- Music
- 02 Mar 15
The North’s moochiest songwriter has received unexpected - but thoroughly deserved – recognition.
Robyn G Shiels has some changes to make. The perennial outsider, the eternal loner, the grouch never invited to the party – the County Derry songwriter’s deep-seated odd-man-out persona, which has been established over long, agitated years at the coal-face, could suddenly be a bit more difficult to convincingly pull off.
Back in November, and in the face of competition from the likes of Little Matador, Sullivan and Gold and VerseChorusVerse, Shiels’ album, The Blood Of The Innocents, carried off the main prize at the NI Music Awards.
Characteristically, Robyn was at the bar when the announcement was made, but the abiding image of the night was clear: one of our more interestingly peripheral figures was having his (deserved) moment centre-stage.
No-one who has listened to the record could be surprised by the recognition. But we’ll attribute Robyn’s own visible shock to the fact that during the tortuous five years between recording and release Innocents was less an album, than some half-acknowledged poltergeist keeping him up through the night.
“I’ve never really been one for shying away from a song wherever it feels the need to run to – usually up a darkened alley. I’m a bit too country to be thinking I’m the shit.
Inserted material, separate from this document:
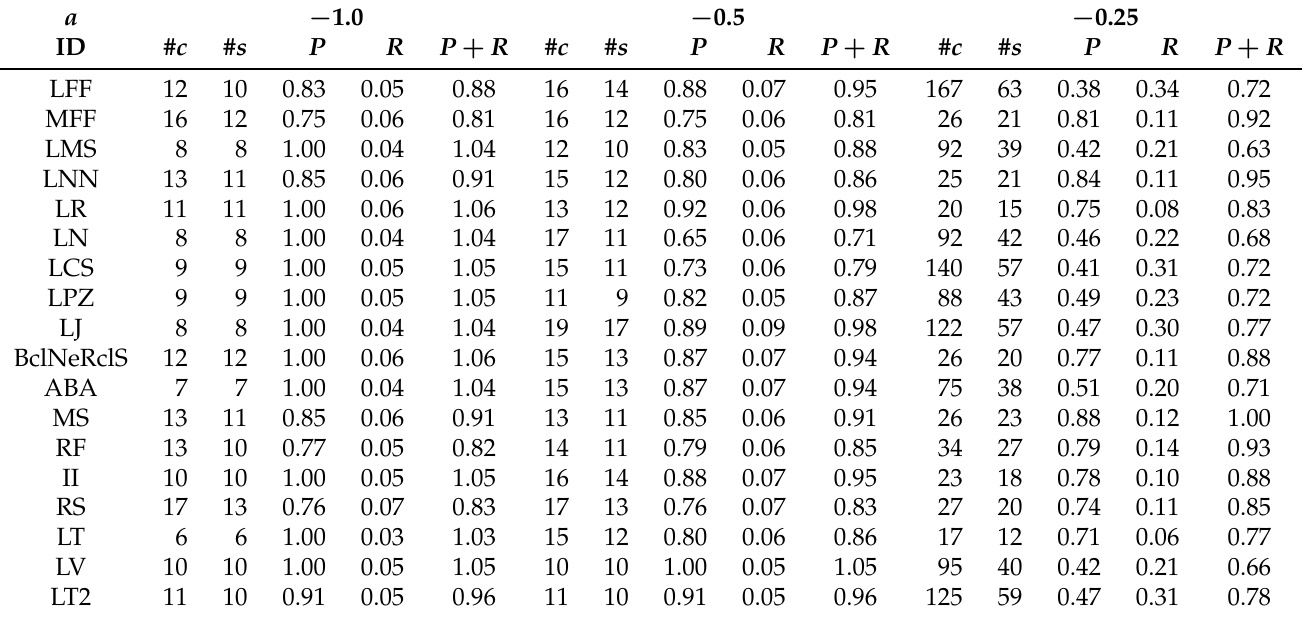
Table 9. Performance of cutoff assessment on single Squinzanese texts.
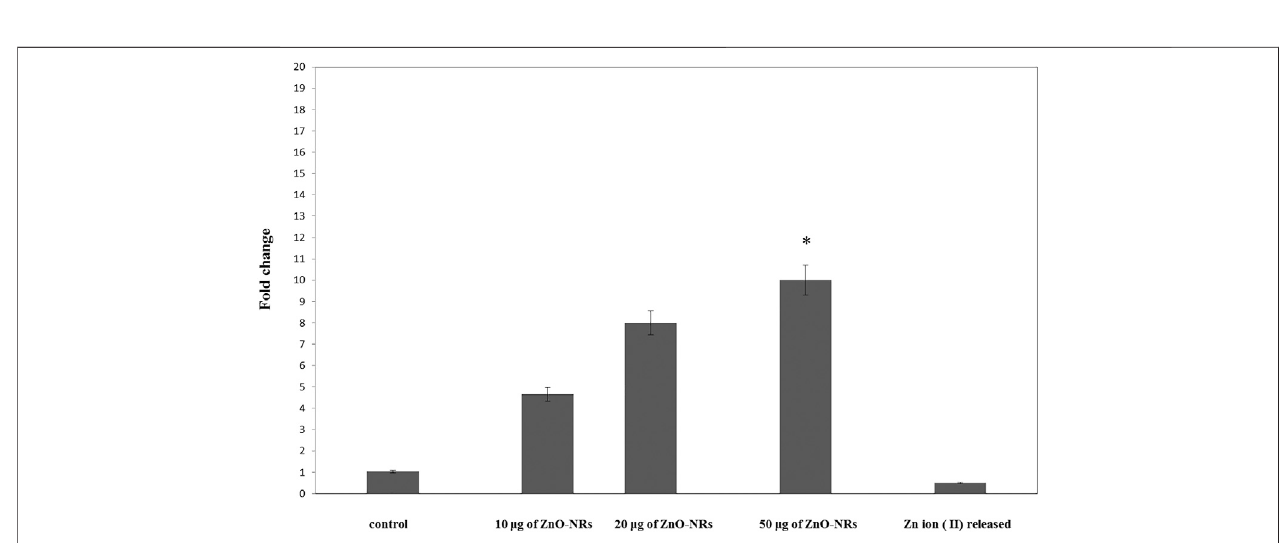
FIGURE 6 | Quantitative real-time PCR measures mRNA levels of the vascular endothelial growth factor gene (VEGF).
You are talking to a fellow who calls his own songs (every one of them) ‘The Greatness’, even in the bad old days.”
In truth, it felt like last year’s award was only partially attributable to The Blood Of The Innocents. There was a sense that it was also a nod towards Shiels’ continued example: his durability, his ever-evolving catalogue of tunes, and his gift for collaboration.
At the moment he is working on a project with his old mates, Therapy?, which sounds like a departure for everyone involved (“It’s an avant-garde black noise project with Roisin (Desert Hearts), and Herb Magee(Goons/Lafaro) all playing their parts”), while also finishing off the long-running Rs.sN record with another old pal, Steve Nolan ("It’s full on sinister with strings”).
But thankfully all this extra-curricular work doesn’t seem to be eating into the commitments of his day-job.
“I’m now in Start Together Studios working on the next EP with Ben,” he says. “At present we’ve five tunes of Grimolica. A bit of banjo, bit of bow-saw etc. It should get us a bit more up to date on where we’re at right now. It’s stripped back. A mate said it sounds like the Johnny Cash/Rick Rubin period. I’ll take that for what’s it worth.
"Hopefully it’ll spread its devil’s wings come May or June, followed by an Irish tour and then I can concentrate on the next 'award winning' album.”